Kural olarak bir hakkı dava etme yetkisi o hakkın sahibine ait olup, buna aktif husumet denilir. Bir hakkın kendisinden istenebilecek durumunda olan yani hakka uymakla yükümlü kişi ise borçlu kişi olup, buna da pasif husumet denilir.
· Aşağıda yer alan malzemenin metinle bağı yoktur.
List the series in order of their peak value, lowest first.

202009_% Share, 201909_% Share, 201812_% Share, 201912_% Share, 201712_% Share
Bir davada gerek aktif ve gerekse pasif husumet ehliyetinin bulunup bulunmadığı mahkemece öncelikle ve resen gözetilecek hususlardandır ve şayet husumet ehliyeti yok ise, dava bu sebep ile reddedilir.
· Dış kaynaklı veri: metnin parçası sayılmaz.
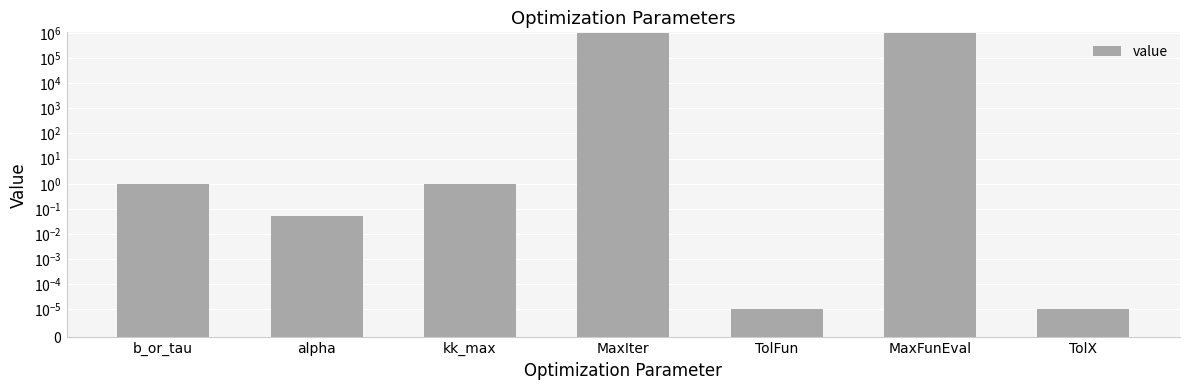

How many data points does each series have?

7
4721 sayılı Türk Medeni Kanununun 599. maddesine göre tereke iştirak halinde mirasçılara geçer. Bir başka söyleyişle, elbirliği mülkiyeti hallerinden birisi de miras şirketi olup miras şirketinden bahsedilebilmesi için murisin terekesi üzerinde mirasçı sıfatını haiz birden fazla kişinin bulunması gereklidir. Miras şirketinin tüzel kişiliği yoktur. Terekeye dahil mal veya haklar üzerinde tüm mirasçılar iştirak halinde maliktir. Bu durum mirasın taksimine kadar devam eder. 4721 sayılı Yasa’nın 701/2. maddesi çerçevesinde bu mülkiyet ortaklığa ait olduğundan, terekeye dahil mal veya haklar üzerinde ortakların belli bir payı yoktur ve bu nedenle mirasçıların tümünün birlikte hareket etmesi gerektiğinden söz edilmelidir. Medeni Kanunun 640. maddesi uyarınca terekenin tümüne ait davaların bütün mirasçılar tarafından açılması gerekip ortaklar arasında zorunlu dava arkadaşlığı bulunmaktadır. Mirasçılardan birinin terekedeki mal ve haklara ilişkin olarak yalnızca kendi payı oranında dava açması halinde, böyle bir dava dinlenemez, zira, yalnız başına bir mirasçının iştirak halindeki tereke üzerinde tasarruf ehliyeti yoktur.
Tüm bu nedenlerle, davacının tek başına dava açma ehliyeti bulunmadığından davanın aktif dava ehliyeti yokluğundan reddine karar vermek gerekmiş ve aşağıdaki şekilde hüküm kurulmuştur.
HÜKÜM: Yukarıda açıklanan nedenlerle;
1-Davacının tek başına dava açma ehliyeti bulunmadığından, davanın aktif dava ehliyeti yokluğundan REDDİNE,
2-Harçlar yasasına göre alınması gerekli 44,40 TL harcın davacı tarafından dava açılırken peşin olarak yatırılan 256,17.-TL harçtan mahsubu ile fazla yatan 211,77 TL’nin karar kesinleştiğinde ve talep halinde davacıya iadesine,
3-Davacı tarafından sarf edilen yargılama giderlerinin üzerinde bırakılmasına,
4-Davalı tarafından sarf edilen 147 TL yargılama giderinin davacıdan alınarak davalılara verilmesine,
5-Davalılar kendilerini vekille temsil ettirdiğinden ve red sebebi aynı olduğundan karar tarihinde yürürlükte bulunan ——— uyarınca 2.725,00 TL vekalet ücretinin davacıdan alınarak davalılara verilmesine,
6-Dosyada mevcut gider avansının karar kesinleştiğinde ve talep halinde yatıran tarafa iadesine,
Dair, davacı ve vekili ile davalılar vekilinin yüzlerine karşı, 6100 sayılı HMK geçici 3/2. maddesi uyarınca Bölge adliye mahkemelerinin göreve başlama tarihinden önce aleyhine temyiz yoluna başvurulmuş olan kararlar hakkında, kesinleşinceye kadar 1086 sayılı HUMK’un 26/9/2004 tarihli ve 5236 sayılı Kanunla yapılan değişiklikten önceki 427 ilâ 454 üncü madde hükümlerinin uygulanmasına devam edileceğinden HUMK 432/1. Maddesine göre kararın tebliğinden itibaren 15 günlük yasal sürede Yargıtay temyiz kanun yolu açık olmak üzere oy birliğiyle verilen karar açıkça okunup usulen anlatıldı.